Cheers Eights & Weights!

Monday, February 10, 2014

Dumbbell February: Lunge Twists



Want to work your thighs and your core at the same time? Try lunge twists with a dumbbell. 
  • Simply start in a standing position holding out a dumbbell in front of you. 
  • Step one foot forward. 
  • Bend both knees to about a 90 degree angle with your front knee not going beyond your front toes. 
  • Then twist your upper body from your waist to face the side of the front knee. You should really feel it in your obliques. 
  • Step back and repeat on the other side.

Do the whole rep 10 times on each side, and repeat it for 3 sets.

Cheers Eights & Weights!

Sunday, February 9, 2014

Dumbbell February: Russian Twists



Use dumbbells to work your obliques. How? Russian twists! Start seated with your knees angled and your heels on the floor (like in option 2 in the image above). Extend the dumbbell in front of you and slowly twist from side to side (twist from your waist, not your neck). As you twist to one side look at that side as well. Repeat 10 times on each side, and do that for 3 sets.

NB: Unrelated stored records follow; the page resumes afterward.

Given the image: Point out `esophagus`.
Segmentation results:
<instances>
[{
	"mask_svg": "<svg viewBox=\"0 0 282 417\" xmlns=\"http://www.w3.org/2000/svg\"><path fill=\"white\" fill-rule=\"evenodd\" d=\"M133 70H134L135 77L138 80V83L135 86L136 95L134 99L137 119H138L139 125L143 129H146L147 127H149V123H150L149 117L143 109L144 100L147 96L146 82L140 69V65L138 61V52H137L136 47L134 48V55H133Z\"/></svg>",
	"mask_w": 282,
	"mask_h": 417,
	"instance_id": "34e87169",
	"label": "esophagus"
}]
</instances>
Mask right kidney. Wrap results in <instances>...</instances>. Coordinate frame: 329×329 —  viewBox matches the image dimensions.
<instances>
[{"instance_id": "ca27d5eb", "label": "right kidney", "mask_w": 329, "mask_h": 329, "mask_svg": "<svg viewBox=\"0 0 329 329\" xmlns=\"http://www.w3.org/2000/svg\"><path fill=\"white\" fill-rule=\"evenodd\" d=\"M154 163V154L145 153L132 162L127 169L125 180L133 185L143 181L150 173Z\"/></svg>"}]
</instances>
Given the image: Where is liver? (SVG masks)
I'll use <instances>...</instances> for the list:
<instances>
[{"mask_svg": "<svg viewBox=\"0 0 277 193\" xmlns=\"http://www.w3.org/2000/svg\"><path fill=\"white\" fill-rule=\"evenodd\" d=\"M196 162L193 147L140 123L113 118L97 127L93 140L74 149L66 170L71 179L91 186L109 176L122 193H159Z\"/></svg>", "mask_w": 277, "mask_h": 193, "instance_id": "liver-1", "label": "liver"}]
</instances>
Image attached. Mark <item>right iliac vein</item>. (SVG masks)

To work your core even more, lift your feet up like in option 1 in the image above. This is harder so try to hold it a little longer every time you do it.

Cheers Eights & Weights!

Thursday, February 6, 2014

Want a Tasty Salad? Try this Arugula Recipe



I'm obsessed with the green vegetable arugula (also called 'rocket') and so this is a no-brainer. It is a very simple salad and comes to under 300 calories. 

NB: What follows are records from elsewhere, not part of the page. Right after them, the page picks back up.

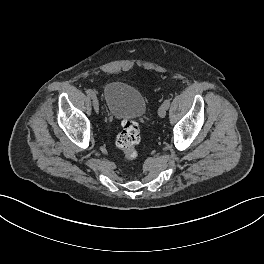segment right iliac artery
Wrapping results in <instances>:
<instances>
[{"label":"right iliac artery","mask_w":264,"mask_h":264,"mask_svg":"<svg viewBox=\"0 0 264 264\" xmlns=\"http://www.w3.org/2000/svg\"><path fill=\"white\" fill-rule=\"evenodd\" d=\"M87 94H88V96H90V97H94V96H96L95 93H94L92 90H90V89L87 90Z\"/></svg>","instance_id":"obj_1"}]
</instances>
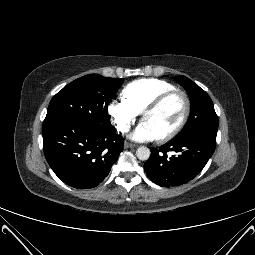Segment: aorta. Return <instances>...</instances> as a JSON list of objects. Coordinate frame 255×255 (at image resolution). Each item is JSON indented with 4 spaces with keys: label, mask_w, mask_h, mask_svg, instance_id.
<instances>
[{
    "label": "aorta",
    "mask_w": 255,
    "mask_h": 255,
    "mask_svg": "<svg viewBox=\"0 0 255 255\" xmlns=\"http://www.w3.org/2000/svg\"><path fill=\"white\" fill-rule=\"evenodd\" d=\"M151 155L150 149L145 146H140L136 151V156L139 160L146 161Z\"/></svg>",
    "instance_id": "aorta-1"
}]
</instances>
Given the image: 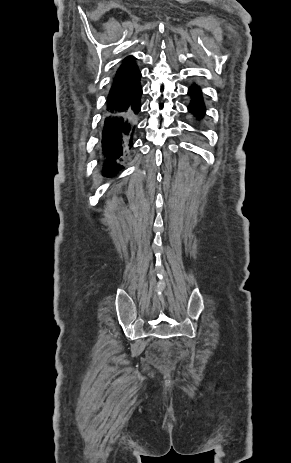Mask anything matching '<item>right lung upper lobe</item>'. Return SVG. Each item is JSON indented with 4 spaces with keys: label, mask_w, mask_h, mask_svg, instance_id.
I'll list each match as a JSON object with an SVG mask.
<instances>
[{
    "label": "right lung upper lobe",
    "mask_w": 291,
    "mask_h": 463,
    "mask_svg": "<svg viewBox=\"0 0 291 463\" xmlns=\"http://www.w3.org/2000/svg\"><path fill=\"white\" fill-rule=\"evenodd\" d=\"M135 58L133 56L126 57L123 61L121 66L116 72L114 80L123 79L124 81L129 80L133 74L139 72L138 67L135 65ZM126 78V79H125ZM125 91V89H121L120 87L112 86L108 95L110 100L118 98L121 93Z\"/></svg>",
    "instance_id": "cb5924a9"
}]
</instances>
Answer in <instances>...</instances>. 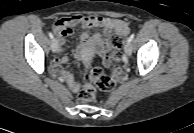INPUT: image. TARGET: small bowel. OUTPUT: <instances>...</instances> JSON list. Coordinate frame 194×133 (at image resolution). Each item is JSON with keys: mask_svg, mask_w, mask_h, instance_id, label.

This salad consists of a handful of arugula (I'm not great and measuring green veggies), 1/4 cup of goat cheese, a half tomato chopped up, 1 tsp of southwestern spicy mustard, and about 1/2 of a chicken breast baked for 30 minutes in curry paste. Mmmm... Mmmm... Mmmm... Delicious. Try it today :)

Cheers Eights & Weights!

Wednesday, February 5, 2014

Dumbbell February: Dumbbell Wall Sits



Want to work those quads? Try dumbbell wall sits! Get into the position by leaning your back on a wall and then lowering down. When you get to a point where your thighs are parallel to the floor, that's a good place to stop. Make sure your feet are about hip-width apart. Try to make the knees square so they don't go beyond your toes. Now, place the dumbbells on your groin area to add in even more resistance. Extend your arms in front of you, hold this position for about 30 seconds and repeat 3 times.

Cheers Eights & Weights!

Monday, February 3, 2014

Dumbbell February: Weighted Squats



Squats work your glutes and your thighs. Holding a dumbbell increases the tension in your thighs and makes your strength workout even better. I am holding a 15lb dumbbell in the picture above. The dumbbell will also help you keep your upper body straight as you lower down. Start in position 1, lower to position 2, and lift back up into 1. Repeat this for 3 sets of 15 reps. As always, your knees should not go beyond your toes, and you should sit back rather than squat forward.

Cheers Eights & Weights!

Sunday, February 2, 2014

Dumbbell February: Deadlifts



Well, we've begun Dumbbell February! Let's talk about the deadlift because it is one of my favorite weighted exercises :) Deadlifts help to tone your butt (and depending on the type you choose, your abs and thighs as well).